Crosse wrote letters describing hospital practice of Paris to friends in London and Dublin, and on his return published them as a book Sketches of the Medical Schools of Paris. He was mainly interested in anatomy and surgery, and scarcely mentions physicians of Paris; he thought the London education better, except that there were good lectures on medical jurisprudence in Paris, and at that time none in London. In 1820 he published A History of the Variolous Epidemic which occurred in Norwich in the year 1819. It contains an account of the progress of vaccination in the eastern counties.

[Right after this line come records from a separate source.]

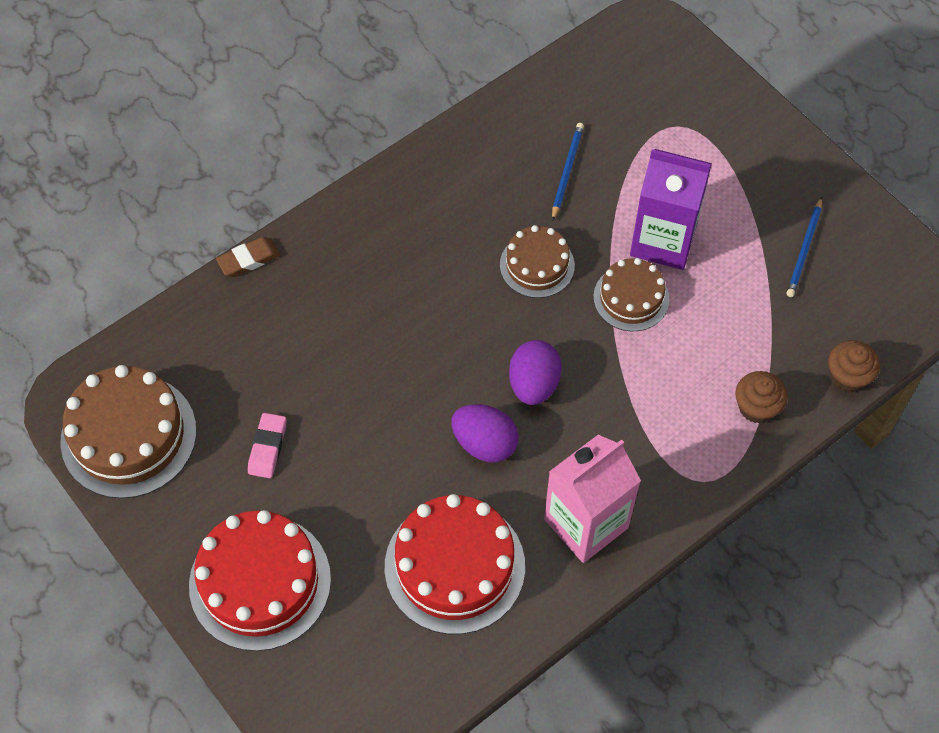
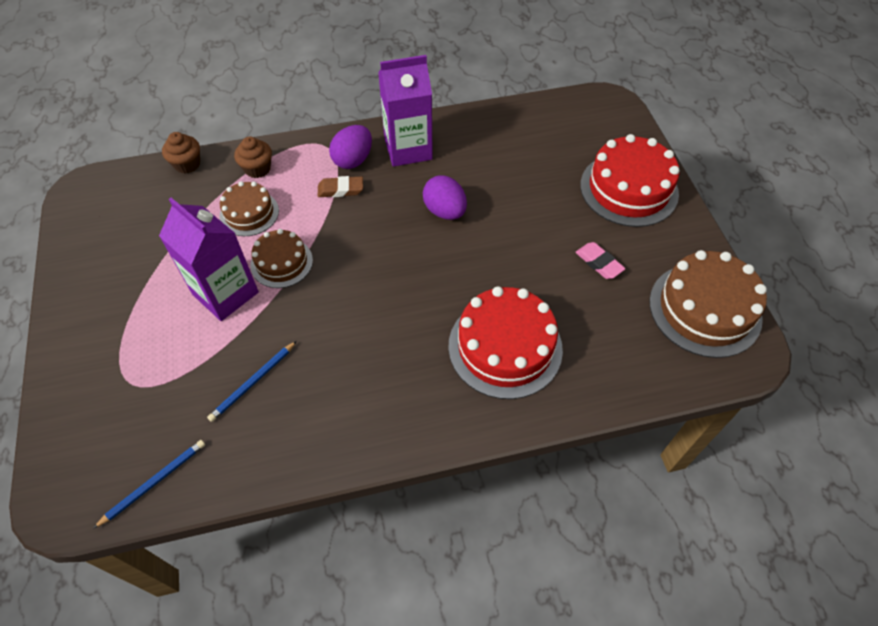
camera: 155 degrees left, 5 degrees down
(249, 260) = (567, 416): brown eraser -> brown eraser (340, 190)
(267, 447) = (599, 263): pink eraser -> pink eraser turned 75 degrees counterclockwise
(454, 566) = (500, 156): red cake -> red cake (505, 347)
(533, 384) = (389, 234): purple egg -> purple egg (353, 160)
(537, 265) = (332, 313): brown cake -> brown cake (249, 213)
(586, 523) = (408, 149): pink carton -> purple carton
(804, 250) = (135, 247): blue pencil -> blue pencil (154, 482)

Crosse worked with his colleague John Yelloly on bladder stones, and their results were published in Philosophical Transactions in 1829 and 1830. In 1833 he obtained the Jacksonian prize of the Royal College of Surgeons of England for a work on The Formation, Constituents, and Extraction of the Urinary Calculus, which was published in 1835, with illustrations by the Norwich artist Obadiah Short. He also published several papers in the Transactions of the Provincial Medical and Surgical Association, of which he was president in 1846; and some cases of midwifery written by him were published after his death by Dr. Copeman, one of his pupils.

==Family==
Crosse married Dorothy, daughter of Thomas Bayly of Stowmarket (as above), on 18 May 1816, at the Church of St. Peter and St. Mary, Stowmarket. Lavinia Crosse was the third of the couple's eight children.